Des paysages à lire
Laura Aparicio Llorente, Leonie Hartung et Viveca Pattison Robichaud se penchent sur la construction du concept de paysage à travers les publications
De nombreux récits décrivent le paysage comme une ressource, une scénographie, une infrastructure, un cadre, un vécu quotidien, une connaissance ancestrale ou une inspiration. Des paysages à lire réunit une petite sélection d’ouvrages de la collection du CCA mettant en lumière la notion changeante de paysage dans divers formats d’édition. Considérant que les livres ne sont pas neutres, mais qu’ils communiquent plutôt des idées dans des contextes culturels spécifiques, et que les omissions sont inhérentes au travail d’édition, une question surgit : quel est le rôle du livre dans la représentation du paysage?
Picturesque America est un livre diffusé sous forme d’abonnement qui présentait une vision très idéalisée de l’Amérique. Cette entreprise commerciale ambitieuse, lancée au lendemain de la guerre de Sécession, a atteint des centaines de milliers d’abonnements à une époque où la diffusion d’images était faible. Les livres qui s’adressaient à une classe croissante de touristes pouvant désormais voyager dans le pays grâce aux nouvelles lignes de chemin de fer. Si on peut voir Picturesque America comme un guide de voyage ou un album souvenir, les paysages qu’il contient ont servi, par-dessus tout, d’outils patriotiques à l’édification de la nation pendant la Reconstruction.
D’abord publié comme un périodique illustré dans l’Appleton’s Journal et plus tard sous forme de livre par abonnement par D. Appleton and Co., Picturesque America, avec ses quarante-huit numéros, était livré deux fois par mois et pouvait être relié en un volume en deux parties une fois la collection terminée. À terme, il comptait plus de neuf cents gravures sur bois et cinquante sur acier, accompagnées de textes descriptifs. À l’époque, ce type d’illustrations était relativement abordable, ce qui permettait une diffusion plus large auprès du public. Les gravures étaient également plus faciles à composer et à manipuler que les photographies; tout ce qui ne correspondait pas à l’esthétique pittoresque – pollution industrielle, pauvreté des agriculteurs ou communautés autochtones – était mis de côté. Des publications équivalentes, dont Picturesque Canada (1882), Picturesque Europe (1875) et Picturesque Palestine, Sinai, and Egypt (1881-1883) ont plus tard été réalisées à travers le monde.

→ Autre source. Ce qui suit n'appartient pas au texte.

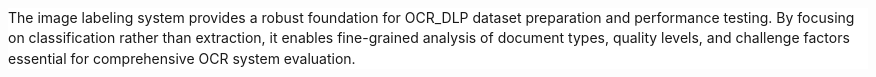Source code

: The image labeling system provides a robust foundation for OCR_DLP dataset preparation and performance testing. By focusing on classification rather than extraction, it enables fine-grained analysis of document types, quality levels, and challenge factors essential for comprehensive OCR system evaluation. 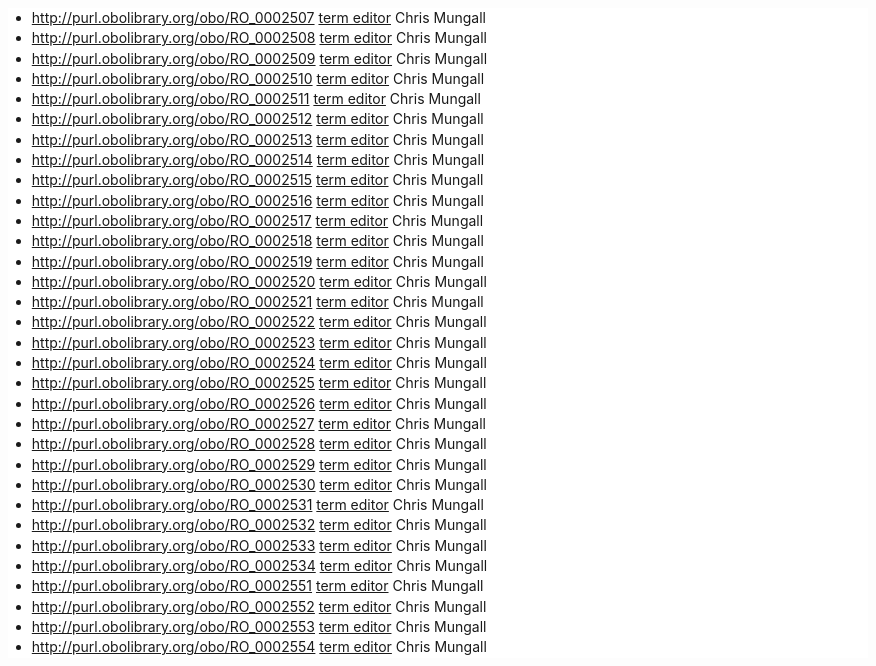 * http://purl.obolibrary.org/obo/RO_0002507 [term editor](../../IAO/17/IAO_0000117.md) Chris Mungall
 * http://purl.obolibrary.org/obo/RO_0002508 [term editor](../../IAO/17/IAO_0000117.md) Chris Mungall
 * http://purl.obolibrary.org/obo/RO_0002509 [term editor](../../IAO/17/IAO_0000117.md) Chris Mungall
 * http://purl.obolibrary.org/obo/RO_0002510 [term editor](../../IAO/17/IAO_0000117.md) Chris Mungall
 * http://purl.obolibrary.org/obo/RO_0002511 [term editor](../../IAO/17/IAO_0000117.md) Chris Mungall
 * http://purl.obolibrary.org/obo/RO_0002512 [term editor](../../IAO/17/IAO_0000117.md) Chris Mungall
 * http://purl.obolibrary.org/obo/RO_0002513 [term editor](../../IAO/17/IAO_0000117.md) Chris Mungall
 * http://purl.obolibrary.org/obo/RO_0002514 [term editor](../../IAO/17/IAO_0000117.md) Chris Mungall
 * http://purl.obolibrary.org/obo/RO_0002515 [term editor](../../IAO/17/IAO_0000117.md) Chris Mungall
 * http://purl.obolibrary.org/obo/RO_0002516 [term editor](../../IAO/17/IAO_0000117.md) Chris Mungall
 * http://purl.obolibrary.org/obo/RO_0002517 [term editor](../../IAO/17/IAO_0000117.md) Chris Mungall
 * http://purl.obolibrary.org/obo/RO_0002518 [term editor](../../IAO/17/IAO_0000117.md) Chris Mungall
 * http://purl.obolibrary.org/obo/RO_0002519 [term editor](../../IAO/17/IAO_0000117.md) Chris Mungall
 * http://purl.obolibrary.org/obo/RO_0002520 [term editor](../../IAO/17/IAO_0000117.md) Chris Mungall
 * http://purl.obolibrary.org/obo/RO_0002521 [term editor](../../IAO/17/IAO_0000117.md) Chris Mungall
 * http://purl.obolibrary.org/obo/RO_0002522 [term editor](../../IAO/17/IAO_0000117.md) Chris Mungall
 * http://purl.obolibrary.org/obo/RO_0002523 [term editor](../../IAO/17/IAO_0000117.md) Chris Mungall
 * http://purl.obolibrary.org/obo/RO_0002524 [term editor](../../IAO/17/IAO_0000117.md) Chris Mungall
 * http://purl.obolibrary.org/obo/RO_0002525 [term editor](../../IAO/17/IAO_0000117.md) Chris Mungall
 * http://purl.obolibrary.org/obo/RO_0002526 [term editor](../../IAO/17/IAO_0000117.md) Chris Mungall
 * http://purl.obolibrary.org/obo/RO_0002527 [term editor](../../IAO/17/IAO_0000117.md) Chris Mungall
 * http://purl.obolibrary.org/obo/RO_0002528 [term editor](../../IAO/17/IAO_0000117.md) Chris Mungall
 * http://purl.obolibrary.org/obo/RO_0002529 [term editor](../../IAO/17/IAO_0000117.md) Chris Mungall
 * http://purl.obolibrary.org/obo/RO_0002530 [term editor](../../IAO/17/IAO_0000117.md) Chris Mungall
 * http://purl.obolibrary.org/obo/RO_0002531 [term editor](../../IAO/17/IAO_0000117.md) Chris Mungall
 * http://purl.obolibrary.org/obo/RO_0002532 [term editor](../../IAO/17/IAO_0000117.md) Chris Mungall
 * http://purl.obolibrary.org/obo/RO_0002533 [term editor](../../IAO/17/IAO_0000117.md) Chris Mungall
 * http://purl.obolibrary.org/obo/RO_0002534 [term editor](../../IAO/17/IAO_0000117.md) Chris Mungall
 * http://purl.obolibrary.org/obo/RO_0002551 [term editor](../../IAO/17/IAO_0000117.md) Chris Mungall
 * http://purl.obolibrary.org/obo/RO_0002552 [term editor](../../IAO/17/IAO_0000117.md) Chris Mungall
 * http://purl.obolibrary.org/obo/RO_0002553 [term editor](../../IAO/17/IAO_0000117.md) Chris Mungall
 * http://purl.obolibrary.org/obo/RO_0002554 [term editor](../../IAO/17/IAO_0000117.md) Chris Mungall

Comme cadeau pour la reine Victoria dans le cadre de sa visite d’État et de son voyage en train entre Boulogne-sur-Mer et Paris, le baron James de Rothschild, président du Chemin de fer du Nord, a commandé un album au photographe d’architecture Édouard Baldus, qui collaborait avec Auguste Hippolyte Collard. Ces photographies à caractère politique mettaient en valeur les infrastructures ferroviaires nouvellement construites et visaient à représenter la puissance et le progrès de la compagnie ferroviaire dans le paysage français « pittoresque » et modernisé.
Le Serpent River Book, de Carolina Caycedo, se déploie en une œuvre de soixante-douze pages ressemblant à une rivière sinueuse. Le livre double face combine matériel d’archives, cartes, poèmes, paroles de chansons, images satellites, textes et photographies rassemblés par Caycedo dans le cadre du projet de recherche en cours, Be Dammed. Étudiant les incidences des industries extractives sur les paysages naturels et sociaux, l’artiste présente, sous forme de collages, les multiples significations culturelles des cours d’eau.

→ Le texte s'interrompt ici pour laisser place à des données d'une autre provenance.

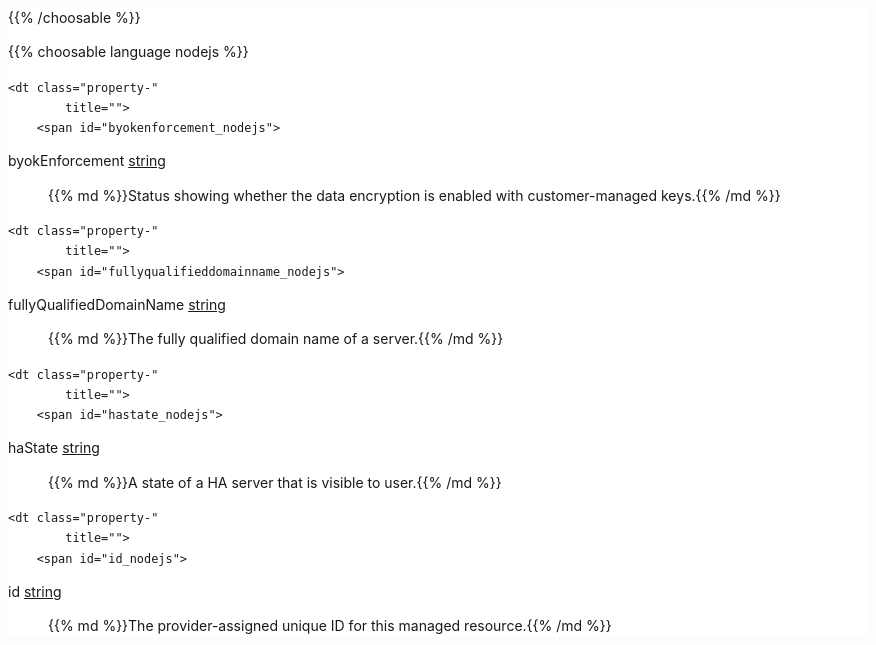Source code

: </dl>
{{% /choosable %}}


{{% choosable language nodejs %}}
<dl class="resources-properties">

    <dt class="property-"
            title="">
        <span id="byokenforcement_nodejs">
<a href="#byokenforcement_nodejs" style="color: inherit; text-decoration: inherit;">byok<wbr>Enforcement</a>
</span> 
        <span class="property-indicator"></span>
        <span class="property-type"><a href="https://developer.mozilla.org/en-US/docs/Web/JavaScript/Reference/Global_Objects/string">string</a></span>
    </dt>
    <dd>{{% md %}}Status showing whether the data encryption is enabled with customer-managed keys.{{% /md %}}</dd>

    <dt class="property-"
            title="">
        <span id="fullyqualifieddomainname_nodejs">
<a href="#fullyqualifieddomainname_nodejs" style="color: inherit; text-decoration: inherit;">fully<wbr>Qualified<wbr>Domain<wbr>Name</a>
</span> 
        <span class="property-indicator"></span>
        <span class="property-type"><a href="https://developer.mozilla.org/en-US/docs/Web/JavaScript/Reference/Global_Objects/string">string</a></span>
    </dt>
    <dd>{{% md %}}The fully qualified domain name of a server.{{% /md %}}</dd>

    <dt class="property-"
            title="">
        <span id="hastate_nodejs">
<a href="#hastate_nodejs" style="color: inherit; text-decoration: inherit;">ha<wbr>State</a>
</span> 
        <span class="property-indicator"></span>
        <span class="property-type"><a href="https://developer.mozilla.org/en-US/docs/Web/JavaScript/Reference/Global_Objects/string">string</a></span>
    </dt>
    <dd>{{% md %}}A state of a HA server that is visible to user.{{% /md %}}</dd>

    <dt class="property-"
            title="">
        <span id="id_nodejs">
<a href="#id_nodejs" style="color: inherit; text-decoration: inherit;">id</a>
</span> 
        <span class="property-indicator"></span>
        <span class="property-type"><a href="https://developer.mozilla.org/en-US/docs/Web/JavaScript/Reference/Global_Objects/string">string</a></span>
    </dt>
    <dd>{{% md %}}The provider-assigned unique ID for this managed resource.{{% /md %}}</dd>

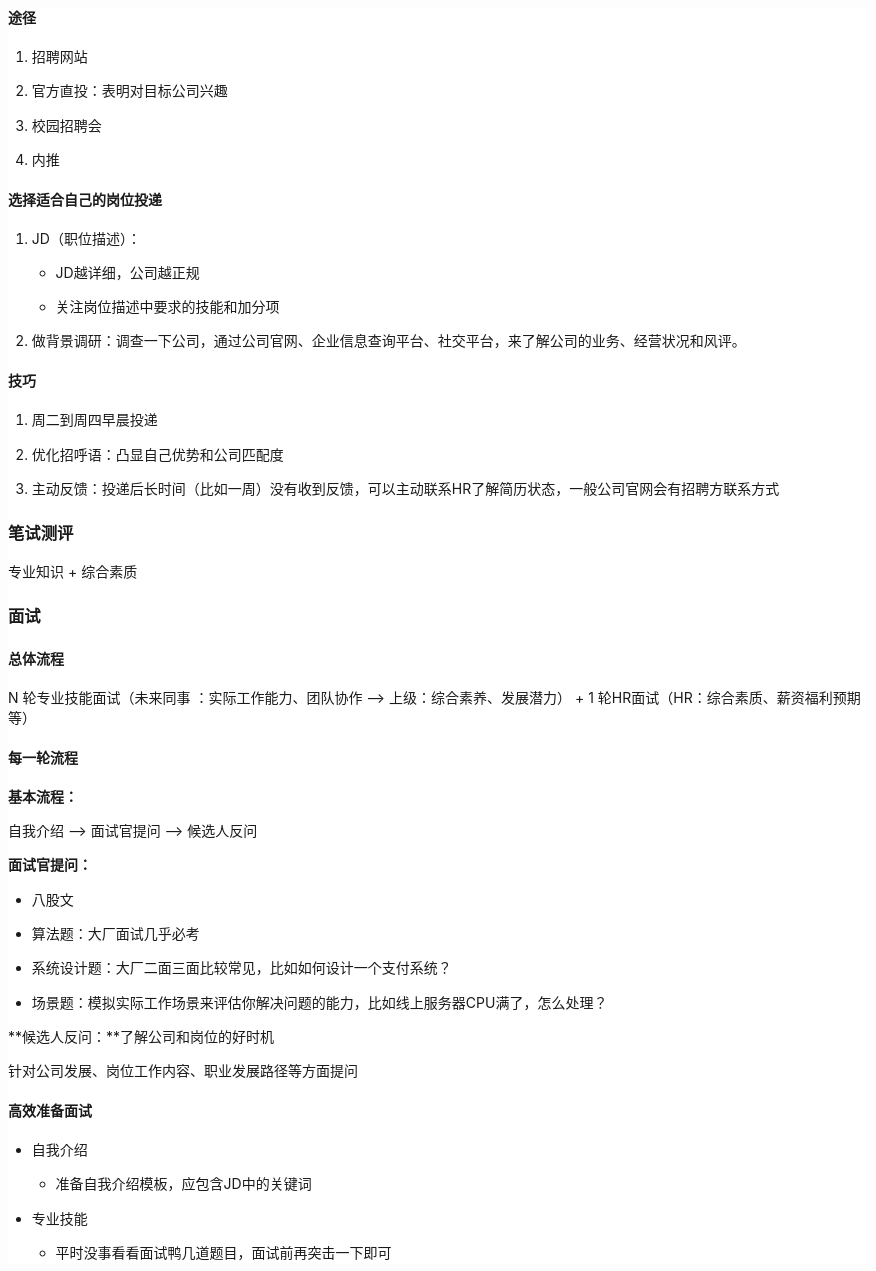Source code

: #### 途径

1. 招聘网站

2. 官方直投：表明对目标公司兴趣
3. 校园招聘会
4. 内推

#### 选择适合自己的岗位投递

1. JD（职位描述）：

    - JD越详细，公司越正规

    - 关注岗位描述中要求的技能和加分项
2. 做背景调研：调查一下公司，通过公司官网、企业信息查询平台、社交平台，来了解公司的业务、经营状况和风评。

#### 技巧

1. 周二到周四早晨投递

2. 优化招呼语：凸显自己优势和公司匹配度
3. 主动反馈：投递后长时间（比如一周）没有收到反馈，可以主动联系HR了解简历状态，一般公司官网会有招聘方联系方式

### 笔试测评

专业知识 + 综合素质

### 面试

#### 总体流程

N 轮专业技能面试（未来同事 ：实际工作能力、团队协作 ——> 上级：综合素养、发展潜力） + 1 轮HR面试（HR：综合素质、薪资福利预期等）

#### 每一轮流程

**基本流程：**

自我介绍 ——> 面试官提问 ——> 候选人反问

**面试官提问：**

- 八股文

- 算法题：大厂面试几乎必考
- 系统设计题：大厂二面三面比较常见，比如如何设计一个支付系统？
- 场景题：模拟实际工作场景来评估你解决问题的能力，比如线上服务器CPU满了，怎么处理？

**候选人反问：**了解公司和岗位的好时机

针对公司发展、岗位工作内容、职业发展路径等方面提问

#### 高效准备面试

- 自我介绍

    - 准备自我介绍模板，应包含JD中的关键词
- 专业技能
    - 平时没事看看面试鸭几道题目，面试前再突击一下即可

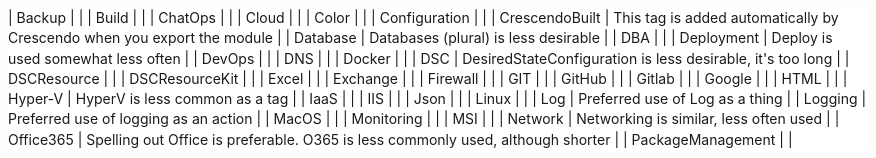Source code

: | Backup            |                                                                                                 |
| Build             |                                                                                                 |
| ChatOps           |                                                                                                 |
| Cloud             |                                                                                                 |
| Color             |                                                                                                 |
| Configuration     |                                                                                                 |
| CrescendoBuilt    | This tag is added automatically by Crescendo when you export the module                         |
| Database          | Databases (plural) is less desirable                                                            |
| DBA               |                                                                                                 |
| Deployment        | Deploy is used somewhat less often                                                              |
| DevOps            |                                                                                                 |
| DNS               |                                                                                                 |
| Docker            |                                                                                                 |
| DSC               | DesiredStateConfiguration is less desirable, it's too long                                      |
| DSCResource       |                                                                                                 |
| DSCResourceKit    |                                                                                                 |
| Excel             |                                                                                                 |
| Exchange          |                                                                                                 |
| Firewall          |                                                                                                 |
| GIT               |                                                                                                 |
| GitHub            |                                                                                                 |
| Gitlab            |                                                                                                 |
| Google            |                                                                                                 |
| HTML              |                                                                                                 |
| Hyper-V           | HyperV is less common as a tag                                                                  |
| IaaS              |                                                                                                 |
| IIS               |                                                                                                 |
| Json              |                                                                                                 |
| Linux             |                                                                                                 |
| Log               | Preferred use of Log as a thing                                                                 |
| Logging           | Preferred use of logging as an action                                                           |
| MacOS             |                                                                                                 |
| Monitoring        |                                                                                                 |
| MSI               |                                                                                                 |
| Network           | Networking is similar, less often used                                                          |
| Office365         | Spelling out Office is preferable. O365 is less commonly used, although shorter                 |
| PackageManagement |                                                                                                 |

L’ouvrage se divise en cinq chapitres, chacun représentant une section d’une rivière et les relations humaines correspondantes à ces cours d’eau à travers les Amériques. Les deux premiers chapitres traitent du cours supérieur, illustrant la façon dont la vie et les connaissances ancestrales des communautés amazoniennes autochtones sont profondément enracinées dans le fleuve. Les sections suivantes, sur les cours moyen et inférieur, mettent l’accent sur les conséquences nuisibles des rapports néocoloniaux avec les cours d’eau. Les barrages, qui semblent être des symboles de progrès et de développement, ont transformé des étendues d’eau publiques en ressources privées, bouleversant l’équilibre de paysages naturels et sociaux. La dernière partie porte sur le delta du fleuve et traite des initiatives de la communauté qui visent à contrer les effets de la relation industrielle avec l’eau.
L’exposition Des paysages à lire est présentée dans nos Vitrines du 14 mars 2024 au 16 février 2025.